0

i received this error after running my spider i also have a pipeline and i convert everything into JSON but still got this error after my item return

TypeError: Object of type 'bytes' is not JSON serializable

my code is


    import json
    import re
    import types

    SEPARATOR = '-'
    FILING_PROPERTIES = ['state_id', 'types', 'description', 'filing_parties', 'filed_on']
    DOCUMENT_PROPERTIES = ['types', 'title', 'blob_name', 'state_id', 'source_url']

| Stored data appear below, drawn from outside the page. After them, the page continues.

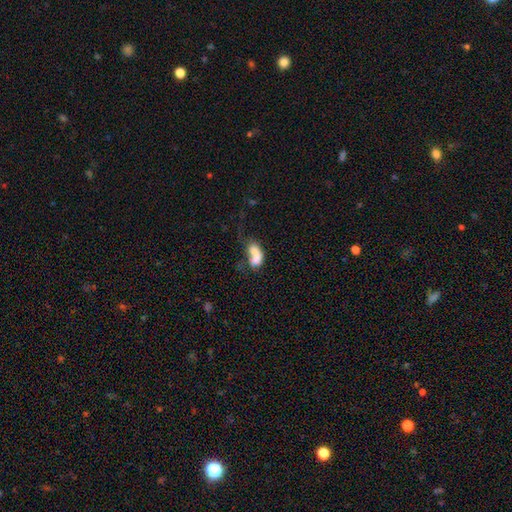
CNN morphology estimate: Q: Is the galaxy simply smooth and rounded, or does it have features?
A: smooth — 63%.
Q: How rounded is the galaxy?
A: in between — 85%.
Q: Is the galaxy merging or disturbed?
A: merger — 37%.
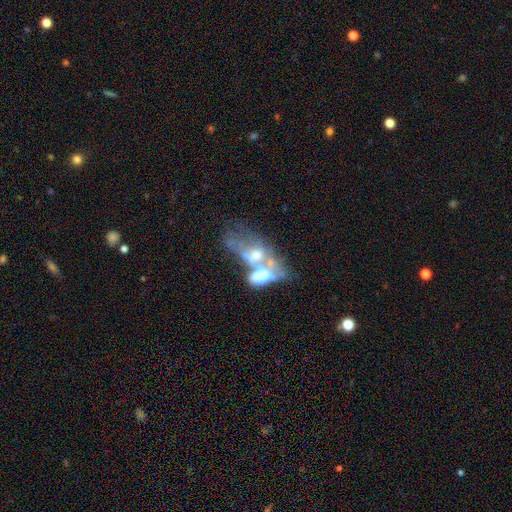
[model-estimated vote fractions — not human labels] featured or disk 53%, smooth 30%, star or artifact 16%. Down the decision tree: edge-on disk — no (94%); bar — no (89%); spiral arms — no (92%); bulge size — moderate (41%); merging — merger (61%).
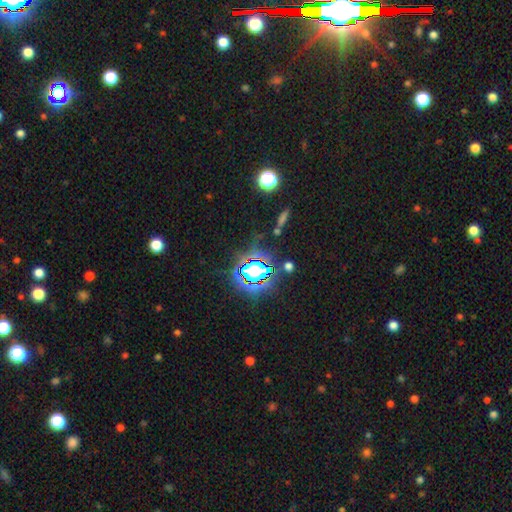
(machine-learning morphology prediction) smooth-or-featured: star or artifact: 71% | smooth: 18% | featured or disk: 11%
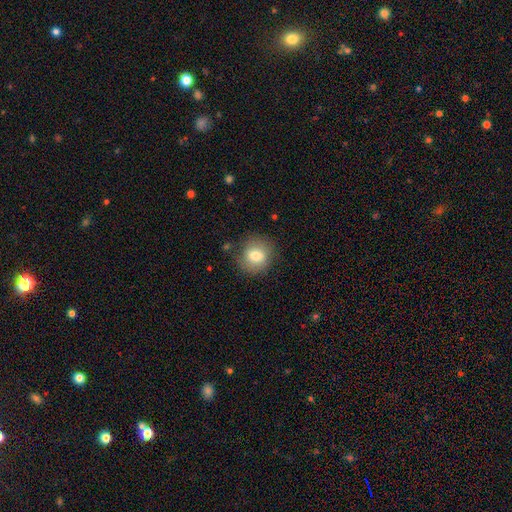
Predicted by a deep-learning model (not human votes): Overall: smooth (76%). How rounded: round (84%). Merging: none (83%).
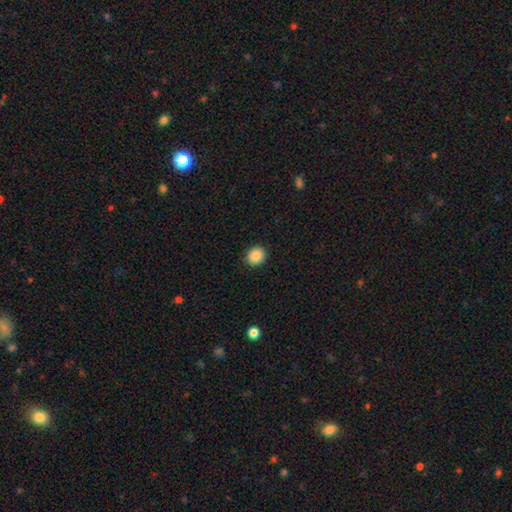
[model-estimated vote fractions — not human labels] smooth-or-featured: smooth: 88% | star or artifact: 9% | featured or disk: 3%
  how-rounded: round: 81% | in between: 18% | cigar-shaped: 1%
  merging: none: 91% | minor disturbance: 6% | major disturbance: 2% | merger: 1%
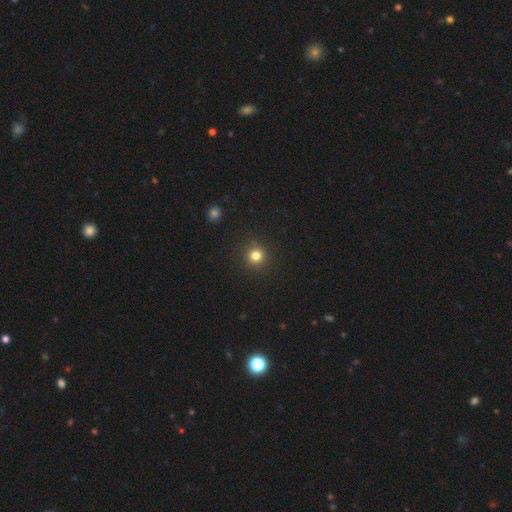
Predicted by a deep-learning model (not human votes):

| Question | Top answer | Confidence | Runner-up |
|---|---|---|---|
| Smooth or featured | smooth | 81% | star or artifact (14%) |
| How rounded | round | 93% | in between (6%) |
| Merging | none | 91% | minor disturbance (6%) |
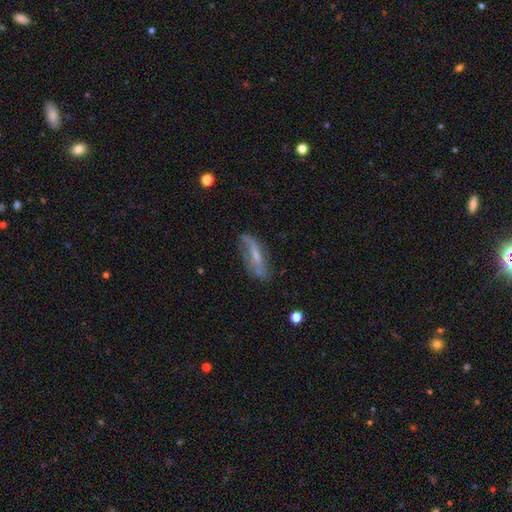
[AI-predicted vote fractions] Smooth or featured: featured or disk — 62% (smooth — 30%)
Edge-on disk: no — 70% (yes — 30%)
Merging: none — 58% (minor disturbance — 26%)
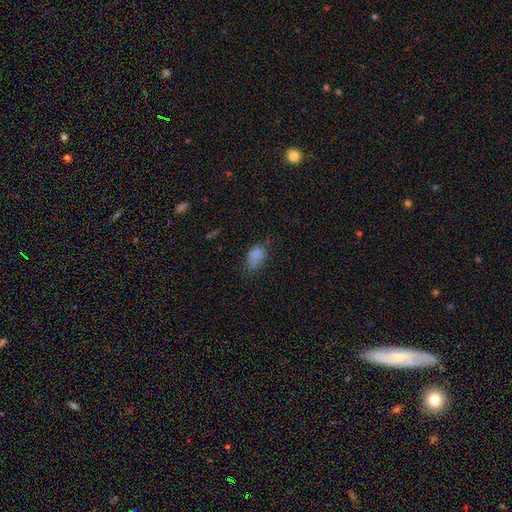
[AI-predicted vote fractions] smooth 80%, star or artifact 11%, featured or disk 8%. Down the decision tree: how rounded — in between (84%); merging — none (47%).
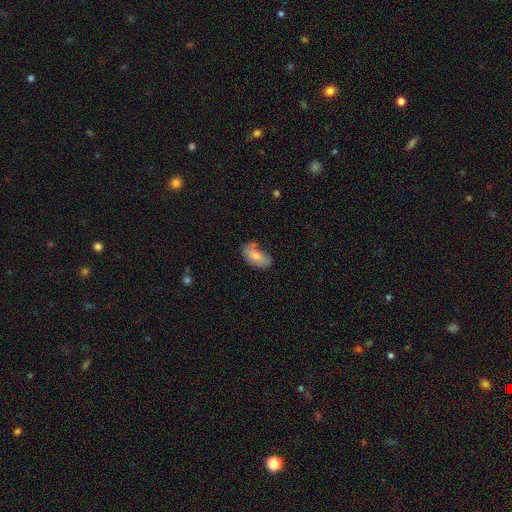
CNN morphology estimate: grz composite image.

    class AeeiPipeline(object):
        def process_item(self, item, spider):
            import pdb
            #
            if item.get('title', None):
                item['source_title'], item['title'] = self.title_case(item['title'])
            if item.get('description'):
                pdb.set_trace()
                item['description'] = self.title_case(item['description'])
            for filing in item.get("filings", []):
                if filing.get('description'):
                    pdb.set_trace()
                    filing['description'] = self.title_case(filing['description'])
                for _key in ["filing_parties", "types"]:
                    if not (_key in filing and filing[_key]):
                        filing[_key] = []
                    elif isinstance(filing[_key], str):
                        filing[_key] = [filing[_key]]

                for doc in filing.get("documents", []):
                    if doc.get('name'):
                        doc['name'] = doc['name']
                    if doc.get('title'):
                        doc['title'] = self.make_unicode(doc['title'])
                    if "types" in doc and not type(doc["types"]) is list:
                        doc["types"] = [doc["types"]]
            for _key in ["industries", "assignees", "major_parties", "source_assignees", "source_major_parties"]:
                if not (_key in item and item[_key]):
                    item[_key] = []
                elif isinstance(item[_key], str):
                    item[_key] = [item[_key]]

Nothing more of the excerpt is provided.